Bei „Renaissance“ erwacht die Antike wieder zum Leben und dieses Leben durchströmt die Nase mit herrlichen Zitrusnoten, die da Bergamotte, Limette, Mandarine und Petitgrain heißen. Auf dem Duftstreifen war es das auch, aber wer XerJoff kennt, weiß, dass man sich dort nicht mit einem dünnen Wässerchen zufriedengibt. Als würde man die Pause-Taste wieder loslassen, geht es auf der Haut weiter – dort grünt es sondergleichen. Maiglöckchen, Minze und die grünen Aspekte der Rose setzen die Frische des Auftakts nahtlos fort. Eine schöne Idee, die Renaissance – Wiedergeburt – beim Wort zu nehmen und das Wiedererwachen der Natur darzustellen, denn „Renaissance“ ist so grün wie ein Frühlingstag. Abgerundet wird das Ganze durch würzige Ambra- und weiche Moschusnoten sowie etwas Patchouli und Zedernholz. So kennt man seine Italiener. Ein gelungener grüner Zitrusduft, nach allen Regeln der Kunst.
Die Duftkomposition
Kopfnote: Bergamotte, Limette, Mandarine, Petitgrain
Herznote: Maiglöckchen, Minze, Rose
Basisnote: Ambra, Moschus, Patchouli, Zedernholz
Zefiro aus der Reihe XJ 1861
XerJoff – XJ 1861 – Zefiro scheint es seinem Bruder „Naxos“ gleichzutun und auf den ersten Blick nach Griechenland zu verweisen. Zefiro bedeutet Zephyr, ein Windgott der alten Griechen und Frühlingsbote in Personalunion. Wie kommt der gute Mann aber nach Italien, ohne nun buchstäblich hinüberzuwehen? Da wäre zum einen Sandro Botticellis „Der Frühling“, das Gemälde zeigt u. a. Zephyr, bekannter noch ist ein Madrigal, ein mehrstimmiges Gesangsstück, von Claudio Monteverdi, mit Namen „Zefiro torna“ („Zephyr, kehr zurück“). Der ebenfalls dem Barock zuzuordnende Vivaldi betitelte eine Passage in seinen „Vier Jahreszeiten“ mit „Zeffiretti dolci“ („Sanfte Zephire“). Auch der Produkttext von XerJoff verweist auf die Zeit des Barock, weswegen mir Monteverdi wie auch Vivaldi passend erscheinen.
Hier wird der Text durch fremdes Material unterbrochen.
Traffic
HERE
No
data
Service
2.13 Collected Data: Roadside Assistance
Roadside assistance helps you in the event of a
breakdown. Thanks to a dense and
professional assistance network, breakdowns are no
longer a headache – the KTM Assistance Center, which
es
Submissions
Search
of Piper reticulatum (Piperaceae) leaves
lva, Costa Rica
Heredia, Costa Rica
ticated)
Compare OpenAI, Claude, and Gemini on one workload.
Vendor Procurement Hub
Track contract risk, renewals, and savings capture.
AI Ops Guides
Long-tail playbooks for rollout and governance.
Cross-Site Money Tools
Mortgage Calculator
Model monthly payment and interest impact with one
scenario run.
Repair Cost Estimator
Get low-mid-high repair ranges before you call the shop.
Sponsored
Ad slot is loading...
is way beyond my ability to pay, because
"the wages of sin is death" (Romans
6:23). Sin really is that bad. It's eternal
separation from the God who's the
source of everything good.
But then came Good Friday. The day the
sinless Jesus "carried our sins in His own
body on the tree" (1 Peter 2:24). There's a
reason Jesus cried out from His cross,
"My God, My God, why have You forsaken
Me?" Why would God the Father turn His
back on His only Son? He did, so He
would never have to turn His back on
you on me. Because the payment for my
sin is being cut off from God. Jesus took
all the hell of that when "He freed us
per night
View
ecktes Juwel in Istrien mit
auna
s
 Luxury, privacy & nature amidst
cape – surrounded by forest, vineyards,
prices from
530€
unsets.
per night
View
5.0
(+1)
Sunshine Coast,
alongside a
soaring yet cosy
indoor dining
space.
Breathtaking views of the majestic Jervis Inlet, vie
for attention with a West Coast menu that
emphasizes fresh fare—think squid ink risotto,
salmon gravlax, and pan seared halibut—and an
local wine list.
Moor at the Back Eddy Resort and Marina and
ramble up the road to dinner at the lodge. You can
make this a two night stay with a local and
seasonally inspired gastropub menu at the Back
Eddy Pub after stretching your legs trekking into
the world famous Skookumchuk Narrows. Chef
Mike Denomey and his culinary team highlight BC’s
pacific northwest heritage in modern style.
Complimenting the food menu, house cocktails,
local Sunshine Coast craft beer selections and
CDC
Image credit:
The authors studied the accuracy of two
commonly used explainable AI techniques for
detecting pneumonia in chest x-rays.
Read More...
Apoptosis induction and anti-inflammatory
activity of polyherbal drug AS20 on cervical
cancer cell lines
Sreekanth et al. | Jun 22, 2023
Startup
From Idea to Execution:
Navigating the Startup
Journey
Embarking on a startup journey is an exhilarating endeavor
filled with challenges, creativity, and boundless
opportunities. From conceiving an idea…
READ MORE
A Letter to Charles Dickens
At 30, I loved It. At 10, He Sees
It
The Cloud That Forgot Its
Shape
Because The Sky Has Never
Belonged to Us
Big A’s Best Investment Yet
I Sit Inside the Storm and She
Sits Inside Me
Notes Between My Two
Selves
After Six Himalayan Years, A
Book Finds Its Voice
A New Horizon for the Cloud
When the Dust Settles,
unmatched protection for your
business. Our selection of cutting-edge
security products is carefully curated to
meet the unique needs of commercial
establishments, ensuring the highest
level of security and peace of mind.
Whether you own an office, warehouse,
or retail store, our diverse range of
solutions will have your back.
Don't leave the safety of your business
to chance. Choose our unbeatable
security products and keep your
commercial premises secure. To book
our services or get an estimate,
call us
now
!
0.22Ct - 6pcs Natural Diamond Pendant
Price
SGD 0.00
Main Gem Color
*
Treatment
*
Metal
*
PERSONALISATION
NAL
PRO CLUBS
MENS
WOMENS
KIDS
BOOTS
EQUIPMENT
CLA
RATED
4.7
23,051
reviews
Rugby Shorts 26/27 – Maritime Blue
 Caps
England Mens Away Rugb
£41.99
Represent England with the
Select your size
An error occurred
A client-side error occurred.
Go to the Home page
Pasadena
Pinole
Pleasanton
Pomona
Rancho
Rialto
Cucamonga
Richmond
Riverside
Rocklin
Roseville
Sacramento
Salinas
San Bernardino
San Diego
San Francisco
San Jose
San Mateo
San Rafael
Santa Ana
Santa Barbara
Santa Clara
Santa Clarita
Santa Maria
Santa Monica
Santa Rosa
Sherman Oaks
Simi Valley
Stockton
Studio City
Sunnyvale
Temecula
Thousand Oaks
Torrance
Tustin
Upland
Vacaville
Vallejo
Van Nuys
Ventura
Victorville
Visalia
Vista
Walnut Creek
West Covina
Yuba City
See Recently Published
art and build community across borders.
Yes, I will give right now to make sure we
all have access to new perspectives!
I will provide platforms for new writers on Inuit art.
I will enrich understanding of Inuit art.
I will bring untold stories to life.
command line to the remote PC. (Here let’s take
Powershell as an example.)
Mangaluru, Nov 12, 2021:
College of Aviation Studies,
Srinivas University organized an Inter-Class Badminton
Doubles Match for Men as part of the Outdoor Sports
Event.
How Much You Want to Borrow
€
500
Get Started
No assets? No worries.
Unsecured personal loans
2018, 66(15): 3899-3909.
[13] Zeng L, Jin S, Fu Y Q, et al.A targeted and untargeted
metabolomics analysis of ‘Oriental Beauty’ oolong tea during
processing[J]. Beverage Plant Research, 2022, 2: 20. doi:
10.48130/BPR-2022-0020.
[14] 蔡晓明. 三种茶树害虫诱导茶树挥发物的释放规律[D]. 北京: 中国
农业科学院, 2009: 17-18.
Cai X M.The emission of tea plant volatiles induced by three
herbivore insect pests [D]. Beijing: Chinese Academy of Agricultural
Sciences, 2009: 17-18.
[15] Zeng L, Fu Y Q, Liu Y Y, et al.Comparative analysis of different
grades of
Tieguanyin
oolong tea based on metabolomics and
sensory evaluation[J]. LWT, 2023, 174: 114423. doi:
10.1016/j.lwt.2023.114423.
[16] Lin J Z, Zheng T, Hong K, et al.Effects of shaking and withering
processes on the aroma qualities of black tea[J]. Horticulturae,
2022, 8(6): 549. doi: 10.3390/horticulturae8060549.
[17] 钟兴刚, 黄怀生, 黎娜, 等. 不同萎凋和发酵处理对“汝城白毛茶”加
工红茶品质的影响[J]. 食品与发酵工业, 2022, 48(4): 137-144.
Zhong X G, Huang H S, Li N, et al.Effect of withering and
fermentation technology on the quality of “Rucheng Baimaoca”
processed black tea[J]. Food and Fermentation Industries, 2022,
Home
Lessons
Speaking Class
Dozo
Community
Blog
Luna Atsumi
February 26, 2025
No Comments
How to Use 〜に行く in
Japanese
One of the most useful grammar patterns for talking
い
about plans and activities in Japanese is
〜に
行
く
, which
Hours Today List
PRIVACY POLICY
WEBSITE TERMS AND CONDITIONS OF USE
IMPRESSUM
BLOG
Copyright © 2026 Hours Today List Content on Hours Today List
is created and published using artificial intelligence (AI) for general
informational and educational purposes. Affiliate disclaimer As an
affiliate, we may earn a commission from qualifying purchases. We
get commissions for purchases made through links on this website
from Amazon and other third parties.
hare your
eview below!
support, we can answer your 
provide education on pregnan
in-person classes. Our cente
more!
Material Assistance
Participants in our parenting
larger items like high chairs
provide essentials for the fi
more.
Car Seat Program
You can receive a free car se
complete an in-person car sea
„Zefiro“ würdigt das Erbe Roms durch seine barock anmutende Alchemie. Konzentriert in einem ausdrucksstarken und auch mysteriösen Parfum, ist es mit der Magie eines Zaubertranks verwandt. „Zefiro“ schafft es, über geheimnisvolle Pfade einen mystischen Duft zu erschaffen, der Himmel und Erde miteinander verbindet.
Zefiros barocke Ästhetik
Weihrauch ist da als geheimnisvolle Grundlage, eine Weinnote, Gewürznelke, Zimt, Honig … eine schillernde, facettenreiche und äußerst spannende Komposition. Barock? Ja, aber nicht im Sinne von verspielt oder überfrachtet. Hier ist die Lust am Leben, Wein, Blumen, Gewürze, das „Carpe diem“ – Nutze den Tag –, aber auch das Gegensätzliche, „Memento mori“ – bedenke, dass du sterben musst – Weihrauch, Nelke, Ambra, das Jenseits, die Religiosität. Beide Aspekte, diese barocke Antithetik, finde ich hier wunderbar umgesetzt. Ein entrückt scheinender, berauschender Duft mit exzellenten Gewürznoten und spannenden Gegensätzen.
Die Duftkomposition
Kopfnote: Bergamotte, Wein, Harze, Davana
Herznote: Kardamom, Nelke, Zimt, Iris
Basisnote: Honig, Weihrauch, Adlerholz (Oud), Ambra
Pünktlich zum Ende meines Berichts also mein Fazit. „Renaissance“ ist sicher der unkomplizierteste und bürotauglichste dieses Trios, pure Eleganz verströmt der weiche „Naxos“, einem geheimnisvollen Zauber verfallt garantiert auch Ihr bei „Zefiro“. Pünktlichkeit hin oder her. Das Warten hat sich gelohnt. Das unbestritten auf hohem Niveau arbeitende Haus XerJoff lässt sich nicht lumpen und hat zum Geburtstag Italiens drei standesgemäße Düfte veröffentlicht. Habt Ihr sie schon getestet?